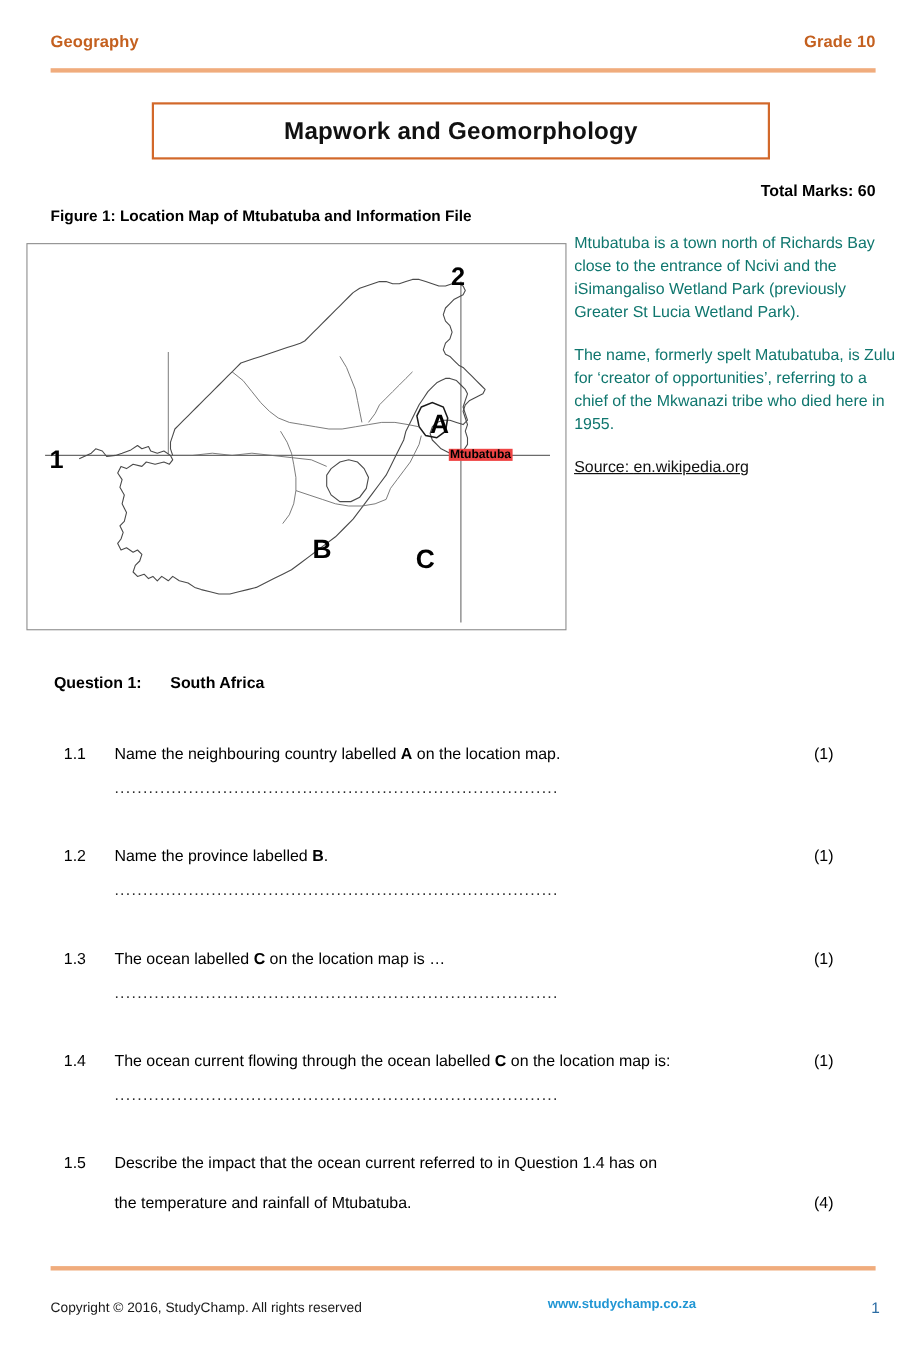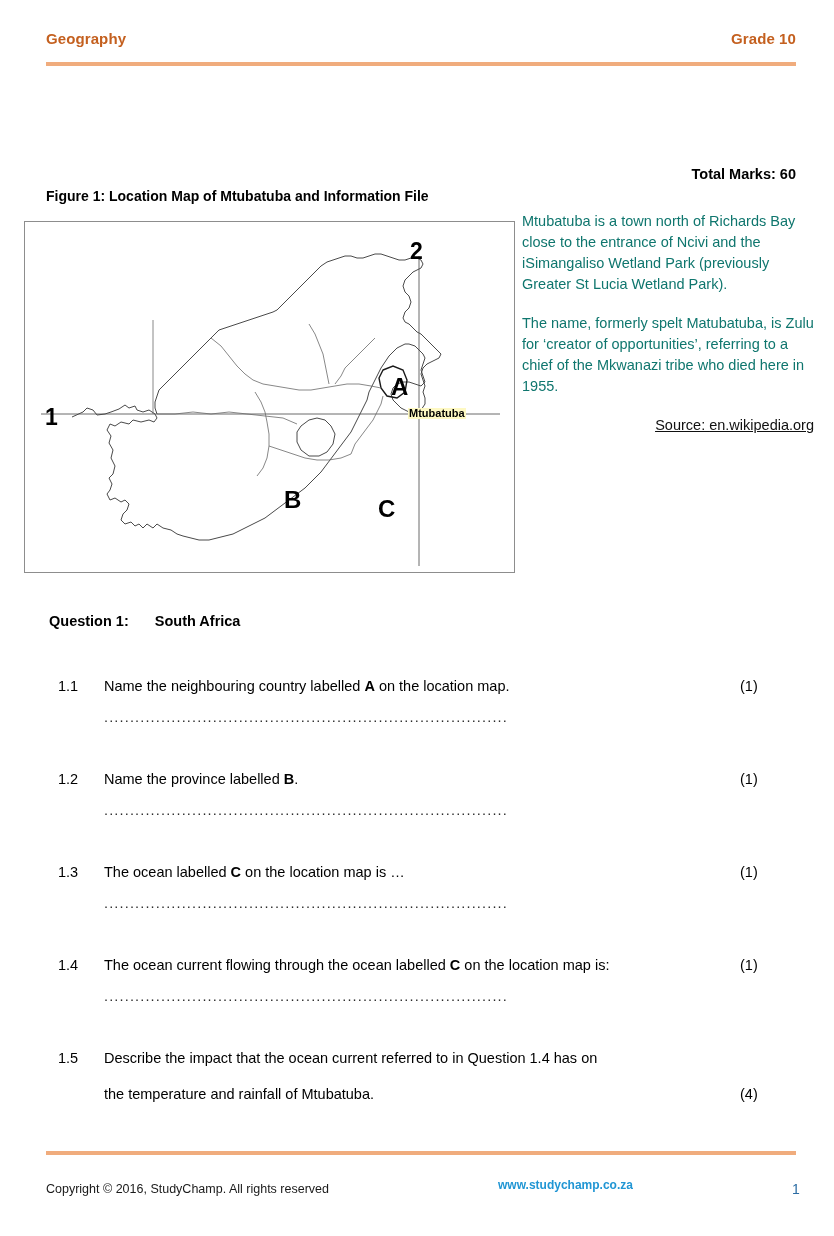--- a/index.html
+++ b/index.html
@@ -241,6 +241,9 @@
   <div class="hdr-grade">Grade 10</div>
   <div class="hdr-rule"></div>
 
+  <div class="title-box">
+    <div class="title-text">Mapwork and Geomorphology</div>
+  </div>
 
   <div class="total-marks">Total Marks: 60</div>
 

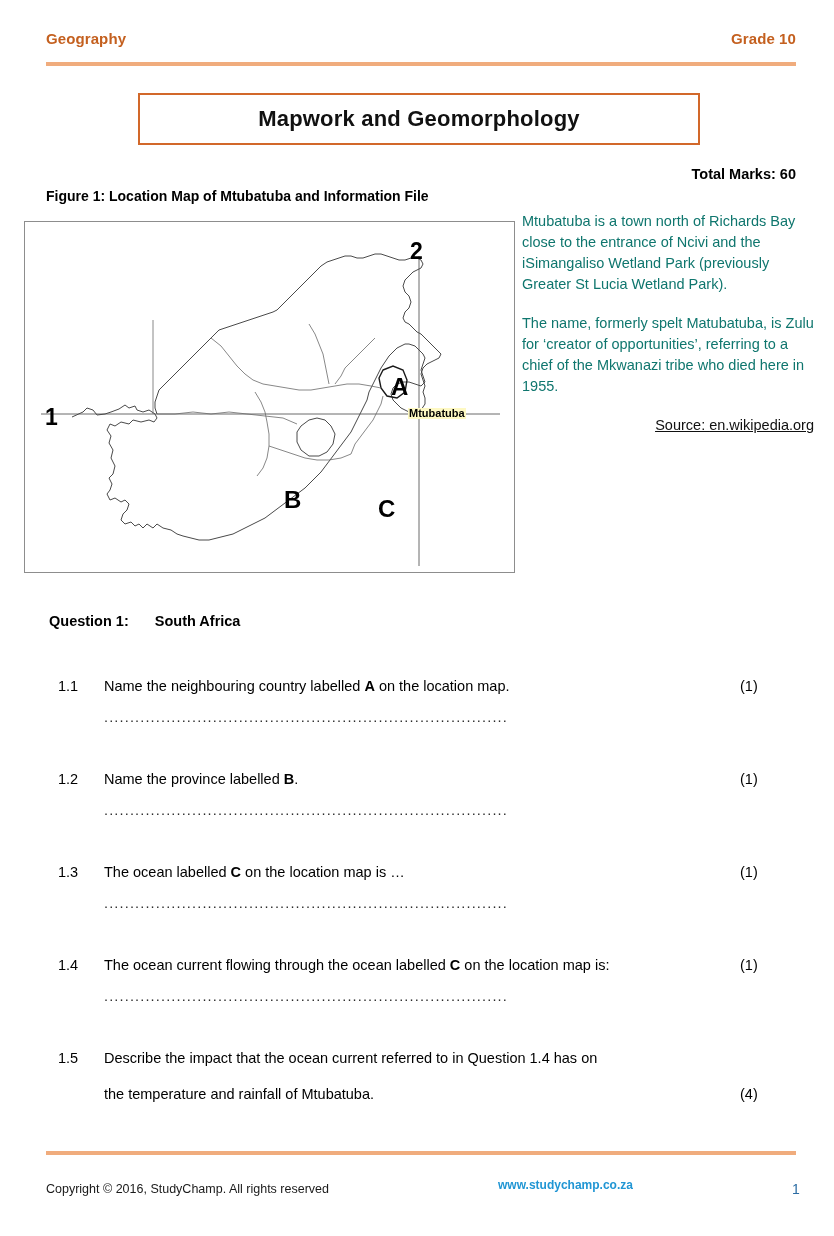--- a/index.html
+++ b/index.html
@@ -113,7 +113,7 @@
   .lbl-C { left: 353px; top: 275px; font-size: 24px; }
   .lbl-town {
     left: 383px; top: 186px; font-size: 11px;
-    background: #fef9c3; padding: 0 1px;
+    background: #ef4444; padding: 0 1px;
   }
 
   

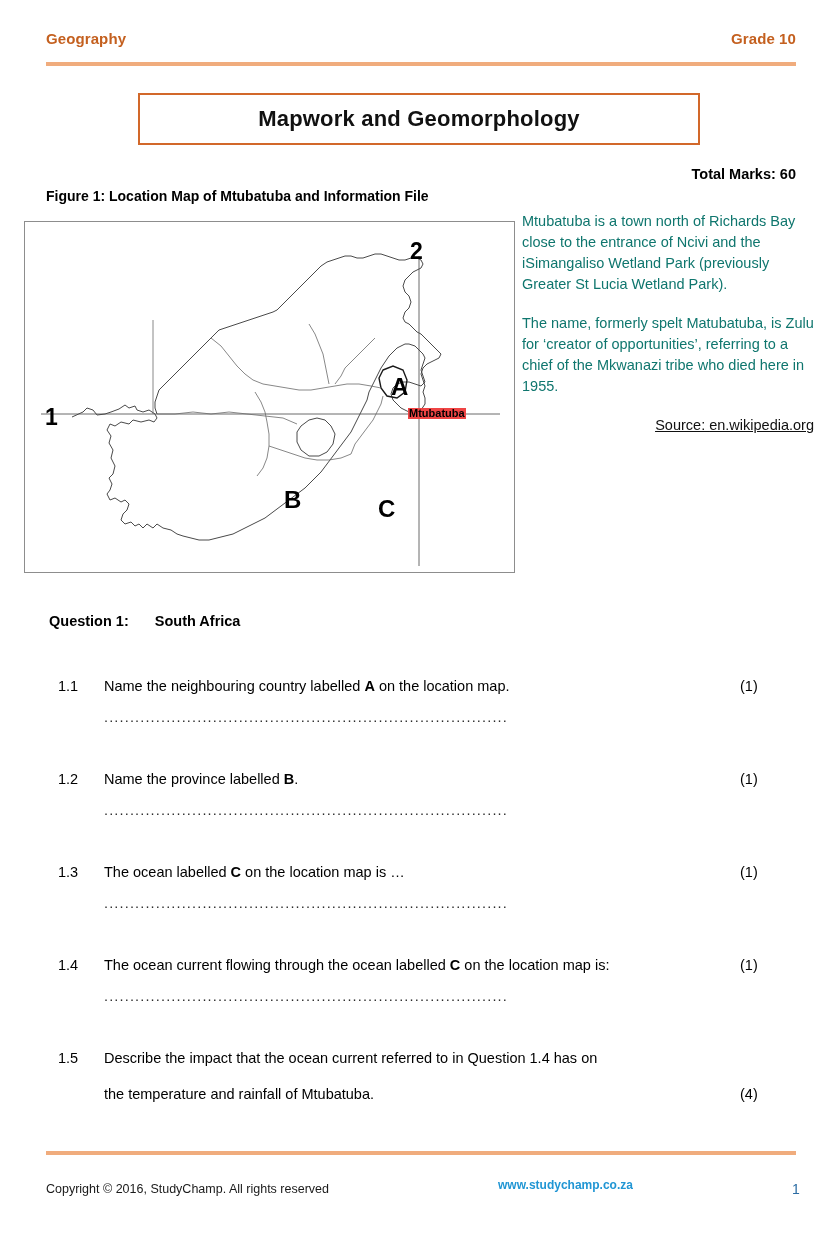--- a/index.html
+++ b/index.html
@@ -133,7 +133,7 @@
     font-size: 14.5px;
     line-height: 21px;
     color: #111;
-    text-align: right;
+    text-align: left;
     margin: 8px 0 0 0;
   }
   .info-source span { text-decoration: underline; }

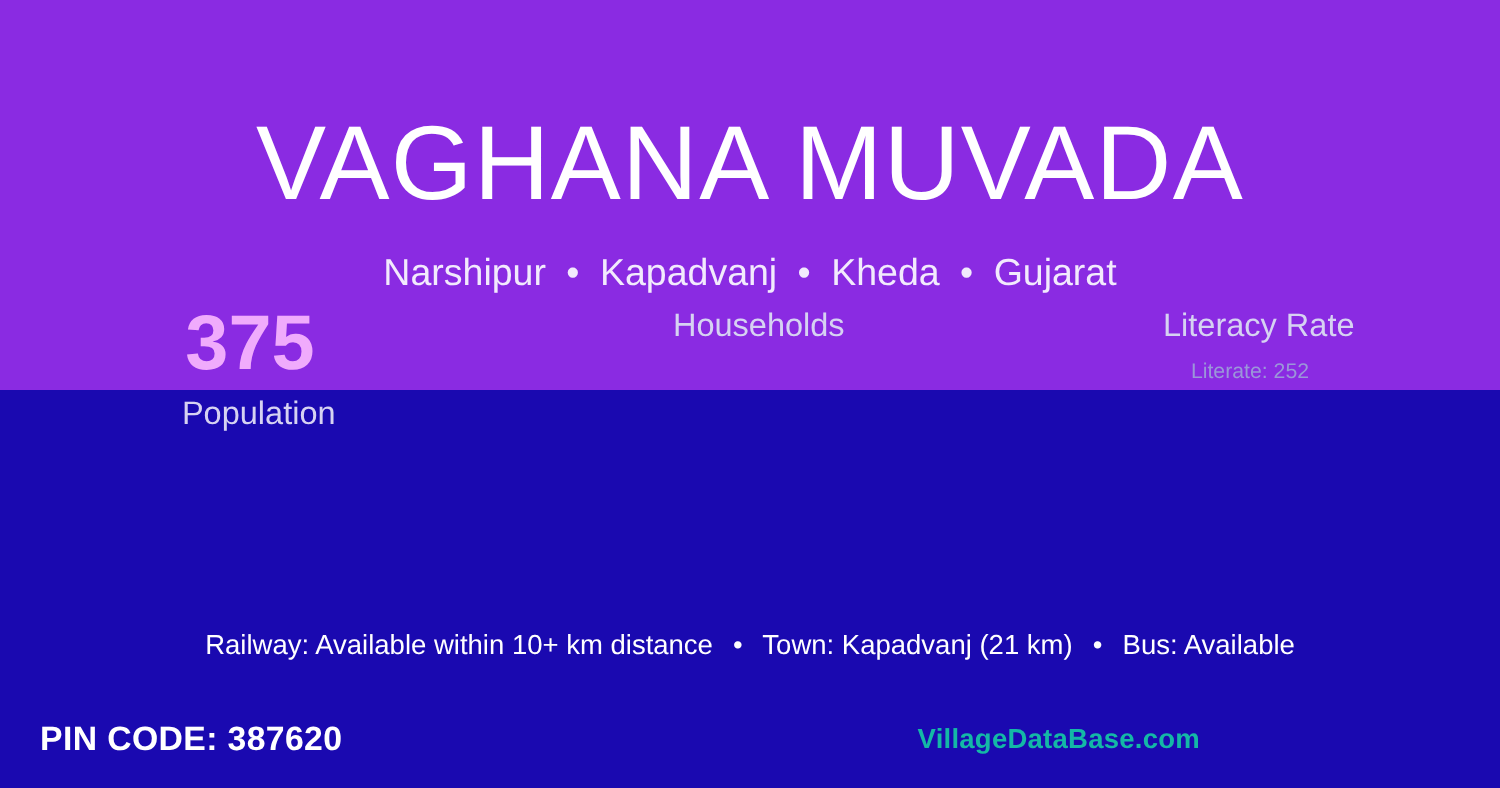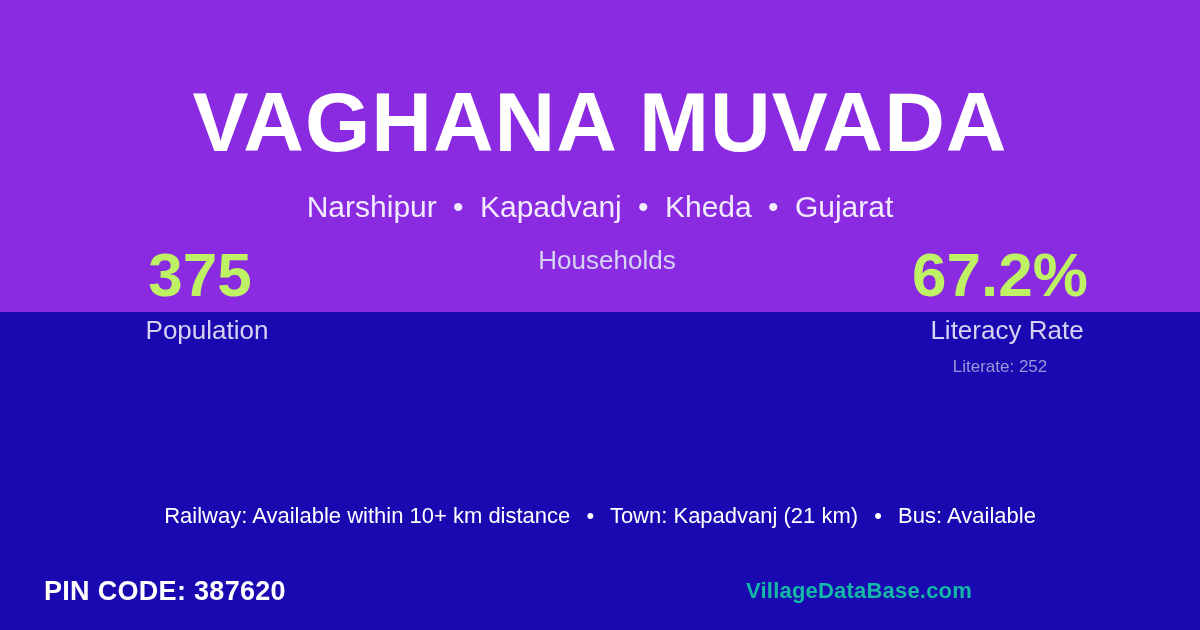--- a/index.html
+++ b/index.html
@@ -50,10 +50,10 @@
     z-index: 3;
   }
   .village-title {
-    margin: 0;
+    margin: 8px;
     padding-top: 80px;
     font-size: 84px;
-    font-weight: bold;
+    font-weight: normal;
     line-height: 1;
     letter-spacing: 1px;
     color: #ffffff;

Activity: Search the listing above for the word "text", and copy every line that has it.

Finished task:
+    <div class="title-text">Mapwork and Geomorphology</div>
-    text-align: right;
+    text-align: left;
   .info-source span { text-decoration: underline; }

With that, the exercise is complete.